I did not say the UN had its own force to use on its own behalf.  More word games?

The UN had/has the authority to raise whatever forces it deems necessary from member nations.  That would be a UN force, would it not?  

If it is supposedly the UN's function to not allow such goings on as happened in Rwanda and are happening in Darfur, the UN has the authority to raise a force to put a stop to it.  

It failed miserably in Rwanda, and the last-minute token effort its put into Darfur is pathetic.

It's a useless organization.


----------



## Larkinn (Dec 4, 2007)

GunnyL said:


> I did not say the UN had its own force to use on its own behalf.  More word games?



At least come up with some more creative unsupported allegations for once.  These old ones are getting tiring.



> The UN had/has the authority to raise whatever forces it deems necessary from member nations.  That would be a UN force, would it not?



Incorrect.   It has the authority to ask for those forces.   



> If it is supposedly the UN's function to not allow such goings on as happened in Rwanda and are happening in Darfur, the UN has the authority to raise a force to put a stop to it.



Technically yes, realistically no.   Why?   Because it is hamstrung by the US and other governments who play politics with it.   Until the US and other governments are willing to give up some power to the UN it will remain largely powerless.   
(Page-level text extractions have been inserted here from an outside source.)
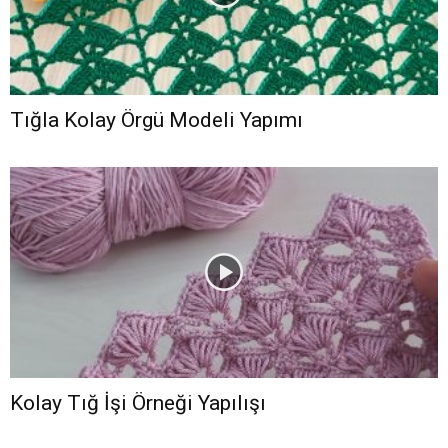
Tığla Kolay Örgü Modeli Yapımı
Kolay Tığ İşi Örneği Yapılışı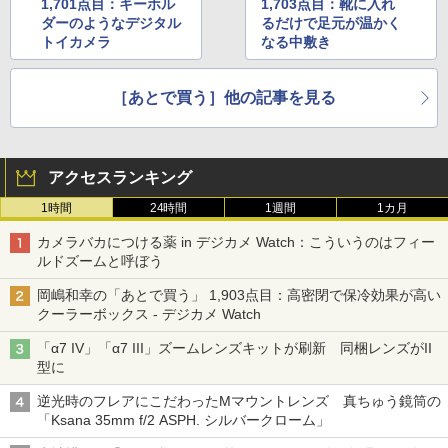
1,701点目：キーホル
1,703点目：靴に入れ
ダーのようなデジタル
るだけで足元が温かく
トイカメラ
なる中敷き
［あとで買う］他の記事を見る
アクセスランキング
1時間
24時間
1週間
1カ月
カメラバカにつける薬 in デジカメ Watch：こういうのはフィー
ルドズームと呼ぼう
岡嶋和幸の「あとで買う」 1,903点目：高密閉で保冷効果が高い
クーラーボックス - デジカメ Watch
「α7 IV」「α7 III」ズームレンズキットが刷新 同梱レンズがII
型に
逆光時のフレアにこだわったMマウントレンズ 真ちゅう鏡筒の
「Ksana 35mm f/2 ASPH. シルバークローム」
The UN does not have the power to do anything.   The UNSC, made up of member states, has the power to do things, but realistically its power is extremely limited as well.



> It failed miserably in Rwanda, and the last-minute token effort its put into Darfur is pathetic.



The last minute effort the US opposed, don't forget.   



> It's a useless organization.



Useless for invading countries on HR grounds, yes.   It does a lot of amazing work around the globe, and if you want it to have power it can very easily.  But the US will never let it have that power, and neither would you.


----------



## Gunny (Dec 5, 2007)

Larkinn said:


> At least come up with some more creative unsupported allegations for once.  These old ones are getting tiring.
> 
> 
> 
> ...



I don't want the UN to have power.  I want the US out of the UN.  You might be into that One World Order crap, but I am not.


----------



## Larkinn (Dec 5, 2007)

GunnyL said:


> I don't want the UN to have power.  I want the US out of the UN.  You might be into that One World Order crap, but I am not.



Then don't bitch when it doesn't have the power to do things.



> How can I be incorrect if that's exactly what I said?



It cannot "raise the forces of whatever it deems necessary", it can ASK for the forces.   You do get the massive difference between being able to demand something and ask for it, yes?



> Splitting hairs.



No, its not.   Its recognizing that instead of bashing the UN you should be bashing the 5 veto members.   Which you won't do, because its all the rage to bash the UN regardless of the reality.   



> Make up your mind ... did the US oppose, or abstain?



Those two are not mutually exclusive.   In fact they are both true.   The US opposed it, and so it abstained.


----------